Text >>
BEGIN

As Chile's armed forces finally admit that they systematically tortured and murdered under dictator General Augusto Pinochet, the family of a British priest is demanding that the Chilean navy should accept responsibility for his killing and say where it buried him.
The search for the grave of Father Michael Woodward has taken his sister, Patricia Bennetts, to the Chilean port city of Valparaiso, where he was tortured to death on the elegant four-masted training ship Esmeralda, also known as the "White Lady."
But as a government report accuses Pinochet's thugs of torturing 28,000 people and as the country's navy formally expresses "regret" over its role, secrecy and fear are still blocking attempts to give a burial to the left-wing priest.
The family has called on the British government to pressure Chile and, in particular, navy chief Admiral Miguel Vergara into telling the truth about Woodward's final hours.
"The hope is that Michael's body can be found in order to give him the dignified Christian burial which he deserves in the presence of his family, his friends and the poor of Valparaiso with whom he lived and worked," Bennetts said on Saturday.
The Chilean navy, anxious to avoid a public exhumation of Woodward's body, still claims it was left in a common grave with 3,000 others in Valparaiso's Playa Ancha cemetery.
The former cemetery worker, however, has privately told Bennetts that he saw her brother being buried individually in a different corner of the graveyard. He remains too scared to say who took the body there and buried it. "People are still frightened of the navy," Woodward's brother-in-law, Fred Bennetts, said.
Patricia Bennetts, meanwhile, has given a DNA sample to a forensic institute in Valparaiso to help them identify her brother's body, should it be exhumed. Chilean authorities, however, have turned down offers by Britain to provide forensic experts to help find and identify the corpse.
A Chilean judge last week closed a court investigation into Woodward's death. Bennetts may now also bring a case against Pinochet and navy officers for crimes against humanity at a British court.

END

[Collected data]

BEGIN

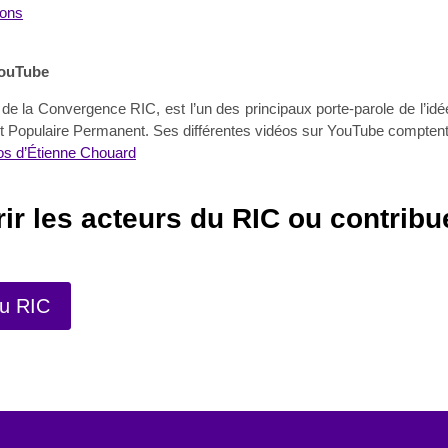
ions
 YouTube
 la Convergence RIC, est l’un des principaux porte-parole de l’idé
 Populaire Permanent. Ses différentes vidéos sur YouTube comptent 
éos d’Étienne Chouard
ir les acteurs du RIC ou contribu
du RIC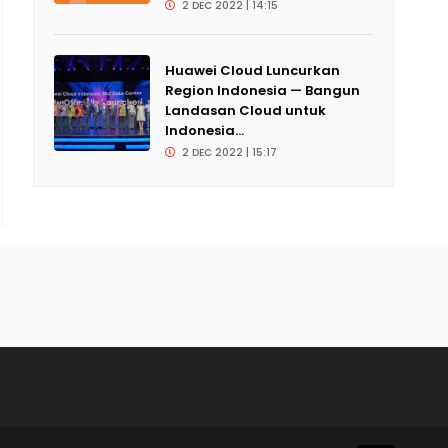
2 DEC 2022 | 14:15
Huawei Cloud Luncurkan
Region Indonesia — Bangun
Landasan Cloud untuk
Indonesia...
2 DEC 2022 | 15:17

END

Brief >> Continue the news report on the search for Father Michael Woodward's grave from where it stops. These rows have nothing to do with what comes next.

Answer to this task >>
Chilean judges, meanwhile, must rule whether 89-year-old Pinochet is mentally fit to face trial. Woodward, a former public-school boy from a British-Chilean family, was a supporter of the ousted left-wing president Salvador Allende. He had gone to live among Valparaiso's poor, joined a Marxist political party and was banned from saying mass by his local bishop.
Fred Bennetts believes that the Chilean church and, especially, the current bishop of Valparaiso, Gonzalo Garcia Duarte, aided the navy's cover-up by hiding information about the killing given to him by a senior priest in 1999.
When a British Benedictine, Edward Crouzet, published a biography of Woodward in Chile recently, the bishop refused to allow him to present it at the Catholic University of Valparaiso, where the murdered priest had taught. Woodward was arrested 10 days after Pinochet's Sept. 11, 1973 coup, and taken to the Esmeralda.
There, his sister believes, torturers beat the priest to death, wrapping wet towels around their fists to avoid any tell-tale bruises on his body.
A navy doctor ordered his evacuation from the Esmeralda after certifying that he would die of his injuries. Woodward's death certificate, however, claims he died of natural causes on a Valparaiso street. The man who signed that certificate, Dr Carlos Canessa, has since admitted it was falsified.